Consequences of the appeal
Slater and Gordon anticipates further compensation will now be available to the Parkerville bushfire plaintiffs as a result of the Court of Appeal’s decision.
In particular, compensation unable to be recovered from the existing defendants or that had been withheld from the bushfire victims in order to pay Western Power’s costs of the original trial can now be paid to the plaintiffs.
“While Slater and Gordon are very pleased with this result, we remain critical of the now-overturned attempts by Western Power to seek orders to recover the State’s legal costs of the initial trial from bushfire victims, in circumstances where the State’s subcontractor, and now the utility itself, had been found responsible for causing the bushfire,” Mr Walsh said.
“The attempt to take money out of the pockets of victims who had already lost so much represented the worst kind of corporate bullying.”
“The State Government utility should have been focused on reducing the bushfire risk in advance of the next bushfire season, rather than wasting public money on pursuing cost recovery from the victims of the last big bushfire.”
“Having now failed in its attempt to evade liability, Slater and Gordon calls upon the State Government to ensure that the additional compensation arising from the Court of Appeal decision is promptly provided to the bushfire victims.”
Mr Walsh said that in the case of the 2011 Margaret River bushfires, the State Government agreed to pay compensation within 12 months of the disaster.
“The Parkerville community has had to endure a long and hard-fought legal battle for nearly seven years to get proper compensation,” he said.
“Having initially won their case and then having to fight and win an appeal, our clients should not have to wait a day longer to be fully compensated for all of their losses and legal costs.”

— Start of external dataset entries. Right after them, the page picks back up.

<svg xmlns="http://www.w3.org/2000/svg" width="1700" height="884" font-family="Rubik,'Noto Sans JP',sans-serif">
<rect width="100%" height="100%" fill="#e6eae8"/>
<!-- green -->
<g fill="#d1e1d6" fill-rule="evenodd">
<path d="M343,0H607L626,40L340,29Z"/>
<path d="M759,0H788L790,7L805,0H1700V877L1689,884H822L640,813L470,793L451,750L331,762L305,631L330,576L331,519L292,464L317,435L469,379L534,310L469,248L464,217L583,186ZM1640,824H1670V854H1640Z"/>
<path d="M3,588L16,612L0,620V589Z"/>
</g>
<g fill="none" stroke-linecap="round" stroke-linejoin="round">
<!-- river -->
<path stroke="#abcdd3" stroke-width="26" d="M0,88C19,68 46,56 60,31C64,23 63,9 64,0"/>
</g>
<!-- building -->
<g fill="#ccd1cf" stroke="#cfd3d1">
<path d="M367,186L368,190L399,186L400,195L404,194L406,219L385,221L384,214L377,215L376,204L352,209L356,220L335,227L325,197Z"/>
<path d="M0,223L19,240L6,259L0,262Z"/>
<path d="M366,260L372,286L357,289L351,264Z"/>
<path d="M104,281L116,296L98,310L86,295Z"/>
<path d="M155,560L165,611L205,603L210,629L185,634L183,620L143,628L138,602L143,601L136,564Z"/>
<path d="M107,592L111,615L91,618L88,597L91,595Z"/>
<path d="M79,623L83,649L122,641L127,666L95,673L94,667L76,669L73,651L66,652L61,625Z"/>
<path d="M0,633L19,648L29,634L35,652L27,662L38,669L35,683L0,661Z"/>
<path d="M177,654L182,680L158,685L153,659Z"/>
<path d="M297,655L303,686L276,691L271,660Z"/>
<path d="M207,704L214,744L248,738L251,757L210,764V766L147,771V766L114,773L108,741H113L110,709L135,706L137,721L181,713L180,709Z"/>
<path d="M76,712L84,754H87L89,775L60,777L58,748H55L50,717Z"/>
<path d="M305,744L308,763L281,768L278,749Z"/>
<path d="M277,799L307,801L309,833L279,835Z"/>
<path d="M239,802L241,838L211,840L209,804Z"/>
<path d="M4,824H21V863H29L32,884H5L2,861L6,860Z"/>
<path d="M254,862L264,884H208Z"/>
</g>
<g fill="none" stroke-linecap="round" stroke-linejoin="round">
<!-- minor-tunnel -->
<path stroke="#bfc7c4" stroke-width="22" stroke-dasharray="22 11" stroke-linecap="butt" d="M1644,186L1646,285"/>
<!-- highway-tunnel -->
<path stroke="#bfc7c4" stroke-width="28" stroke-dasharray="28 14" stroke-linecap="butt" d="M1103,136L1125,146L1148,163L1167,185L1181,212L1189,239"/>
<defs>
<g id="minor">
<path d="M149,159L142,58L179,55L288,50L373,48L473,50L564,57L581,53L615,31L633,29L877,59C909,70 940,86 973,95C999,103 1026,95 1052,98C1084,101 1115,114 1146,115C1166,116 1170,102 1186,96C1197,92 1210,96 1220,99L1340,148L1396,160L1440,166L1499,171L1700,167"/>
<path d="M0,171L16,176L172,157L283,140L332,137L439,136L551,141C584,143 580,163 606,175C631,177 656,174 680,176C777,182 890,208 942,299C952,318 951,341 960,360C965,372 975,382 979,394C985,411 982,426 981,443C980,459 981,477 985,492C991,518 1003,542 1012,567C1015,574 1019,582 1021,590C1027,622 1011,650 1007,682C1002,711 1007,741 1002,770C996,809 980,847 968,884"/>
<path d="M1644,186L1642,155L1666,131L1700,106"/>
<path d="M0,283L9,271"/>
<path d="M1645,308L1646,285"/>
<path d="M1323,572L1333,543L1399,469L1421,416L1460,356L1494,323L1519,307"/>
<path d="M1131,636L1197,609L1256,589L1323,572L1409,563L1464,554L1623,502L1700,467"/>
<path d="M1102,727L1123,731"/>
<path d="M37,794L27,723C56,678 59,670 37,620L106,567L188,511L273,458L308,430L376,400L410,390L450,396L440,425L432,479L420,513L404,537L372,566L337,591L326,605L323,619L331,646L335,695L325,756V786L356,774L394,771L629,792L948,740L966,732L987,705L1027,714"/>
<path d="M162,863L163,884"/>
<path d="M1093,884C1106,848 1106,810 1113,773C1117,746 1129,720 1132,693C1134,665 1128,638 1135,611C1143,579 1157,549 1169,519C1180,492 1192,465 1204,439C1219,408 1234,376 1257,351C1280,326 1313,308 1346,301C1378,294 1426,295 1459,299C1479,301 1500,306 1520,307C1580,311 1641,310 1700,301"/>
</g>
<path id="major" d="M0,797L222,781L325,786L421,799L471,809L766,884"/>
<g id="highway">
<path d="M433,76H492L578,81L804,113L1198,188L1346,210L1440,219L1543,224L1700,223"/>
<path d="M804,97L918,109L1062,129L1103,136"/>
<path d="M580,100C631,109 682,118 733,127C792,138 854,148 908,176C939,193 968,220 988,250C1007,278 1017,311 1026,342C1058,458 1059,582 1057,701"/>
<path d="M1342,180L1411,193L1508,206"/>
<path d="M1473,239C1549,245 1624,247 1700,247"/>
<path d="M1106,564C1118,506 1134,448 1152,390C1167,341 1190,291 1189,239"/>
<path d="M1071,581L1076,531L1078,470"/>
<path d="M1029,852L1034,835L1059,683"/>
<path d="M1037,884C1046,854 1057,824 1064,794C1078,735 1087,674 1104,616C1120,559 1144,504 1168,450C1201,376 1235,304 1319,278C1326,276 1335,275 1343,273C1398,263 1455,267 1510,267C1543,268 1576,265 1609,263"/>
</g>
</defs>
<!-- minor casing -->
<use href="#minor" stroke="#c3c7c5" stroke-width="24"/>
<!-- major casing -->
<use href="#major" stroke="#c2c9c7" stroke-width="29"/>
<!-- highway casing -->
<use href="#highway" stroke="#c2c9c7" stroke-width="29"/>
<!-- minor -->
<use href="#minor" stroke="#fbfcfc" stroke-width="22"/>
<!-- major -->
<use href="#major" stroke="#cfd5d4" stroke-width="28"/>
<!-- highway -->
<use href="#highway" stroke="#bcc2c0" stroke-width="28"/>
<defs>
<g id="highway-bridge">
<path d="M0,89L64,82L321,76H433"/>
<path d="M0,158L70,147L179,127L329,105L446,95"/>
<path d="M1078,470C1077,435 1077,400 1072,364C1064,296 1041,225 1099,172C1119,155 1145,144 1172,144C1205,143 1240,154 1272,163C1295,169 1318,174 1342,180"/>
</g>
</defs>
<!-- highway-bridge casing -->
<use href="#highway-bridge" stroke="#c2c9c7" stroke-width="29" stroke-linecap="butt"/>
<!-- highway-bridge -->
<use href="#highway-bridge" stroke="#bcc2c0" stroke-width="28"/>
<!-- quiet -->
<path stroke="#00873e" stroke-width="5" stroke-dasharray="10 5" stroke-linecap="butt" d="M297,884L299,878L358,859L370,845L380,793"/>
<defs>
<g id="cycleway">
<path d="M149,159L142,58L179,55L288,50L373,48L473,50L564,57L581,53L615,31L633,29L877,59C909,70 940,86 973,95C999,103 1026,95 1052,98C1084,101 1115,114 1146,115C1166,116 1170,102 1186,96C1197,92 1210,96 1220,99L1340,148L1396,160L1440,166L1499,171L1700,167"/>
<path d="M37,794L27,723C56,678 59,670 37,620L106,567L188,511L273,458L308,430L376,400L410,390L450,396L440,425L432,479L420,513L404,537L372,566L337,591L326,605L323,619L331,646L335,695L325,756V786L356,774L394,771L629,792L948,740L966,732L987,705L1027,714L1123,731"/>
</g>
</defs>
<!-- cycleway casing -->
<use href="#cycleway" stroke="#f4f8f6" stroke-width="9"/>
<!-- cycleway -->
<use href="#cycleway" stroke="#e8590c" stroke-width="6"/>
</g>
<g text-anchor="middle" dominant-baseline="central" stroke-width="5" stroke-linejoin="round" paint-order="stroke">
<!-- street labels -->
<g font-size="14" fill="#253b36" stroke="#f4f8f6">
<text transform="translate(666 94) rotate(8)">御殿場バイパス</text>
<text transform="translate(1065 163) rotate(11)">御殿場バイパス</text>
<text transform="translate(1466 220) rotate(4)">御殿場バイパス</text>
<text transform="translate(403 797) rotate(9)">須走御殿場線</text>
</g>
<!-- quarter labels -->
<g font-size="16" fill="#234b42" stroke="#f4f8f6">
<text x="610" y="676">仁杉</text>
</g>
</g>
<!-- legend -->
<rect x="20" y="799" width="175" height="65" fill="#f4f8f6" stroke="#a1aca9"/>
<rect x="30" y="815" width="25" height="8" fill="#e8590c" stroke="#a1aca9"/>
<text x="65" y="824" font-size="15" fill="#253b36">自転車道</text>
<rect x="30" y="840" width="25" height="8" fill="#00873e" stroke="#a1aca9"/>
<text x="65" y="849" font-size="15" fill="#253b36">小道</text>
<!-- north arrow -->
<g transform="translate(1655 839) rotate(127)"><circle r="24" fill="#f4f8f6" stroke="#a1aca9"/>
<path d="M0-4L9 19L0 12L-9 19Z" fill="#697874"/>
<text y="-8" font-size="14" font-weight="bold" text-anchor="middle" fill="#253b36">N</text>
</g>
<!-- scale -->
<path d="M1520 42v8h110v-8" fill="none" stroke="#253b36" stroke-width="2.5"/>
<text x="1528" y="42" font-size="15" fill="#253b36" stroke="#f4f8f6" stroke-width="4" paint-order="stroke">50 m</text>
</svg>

Other key sections from the Court of Appeal judgment
Paragraph 171 Secondly, we also do not accept Western Power's submission that account is to be taken of the lack of information in Western Power's possession as to the number, age and condition of point of attachment poles supporting its electricity distribution system. That lack of information is a product of the view which Western Power and its predecessors have taken as to the extent of their duty to maintain point of attachment poles. A reasonable network operator in Western Power's position which undertook periodic inspections of point of attachment poles would have acquired that information over time. We do not accept that a reasonable network operator would use lack of information about point of attachment poles as a reason for not establishing and maintaining a system of periodically inspecting those poles.
Paragraph 356 Having regard to all of the circumstances of the case we consider the following apportionment of the defendants' liability to be just, having regard to the respective defendant's responsibility for the plaintiffs' damage and loss: Western Power 50%, Thiess 35%, Mrs Campbell 15%.